*Exercise objective*. Pull out every line from the listing that has the word "revocar".

————

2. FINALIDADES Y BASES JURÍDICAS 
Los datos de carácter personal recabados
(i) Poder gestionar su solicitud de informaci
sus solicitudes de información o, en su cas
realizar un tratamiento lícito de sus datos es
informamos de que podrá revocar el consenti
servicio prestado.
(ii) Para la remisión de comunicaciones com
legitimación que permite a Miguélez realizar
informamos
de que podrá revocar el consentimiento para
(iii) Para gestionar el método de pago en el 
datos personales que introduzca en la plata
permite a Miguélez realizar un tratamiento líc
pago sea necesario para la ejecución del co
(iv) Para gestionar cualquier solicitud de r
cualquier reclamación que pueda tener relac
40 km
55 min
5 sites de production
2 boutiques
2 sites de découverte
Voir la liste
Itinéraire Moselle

————

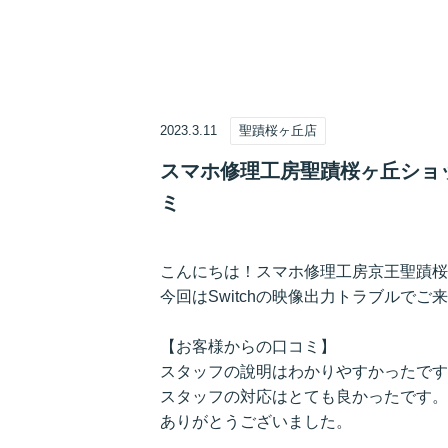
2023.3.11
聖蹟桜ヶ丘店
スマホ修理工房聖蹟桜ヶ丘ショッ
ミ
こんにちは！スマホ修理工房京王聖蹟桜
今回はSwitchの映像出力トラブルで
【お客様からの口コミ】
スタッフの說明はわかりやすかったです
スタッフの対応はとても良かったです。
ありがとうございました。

————

*Answer for the task*.
informamos de que podrá revocar el consenti
de que podrá revocar el consentimiento para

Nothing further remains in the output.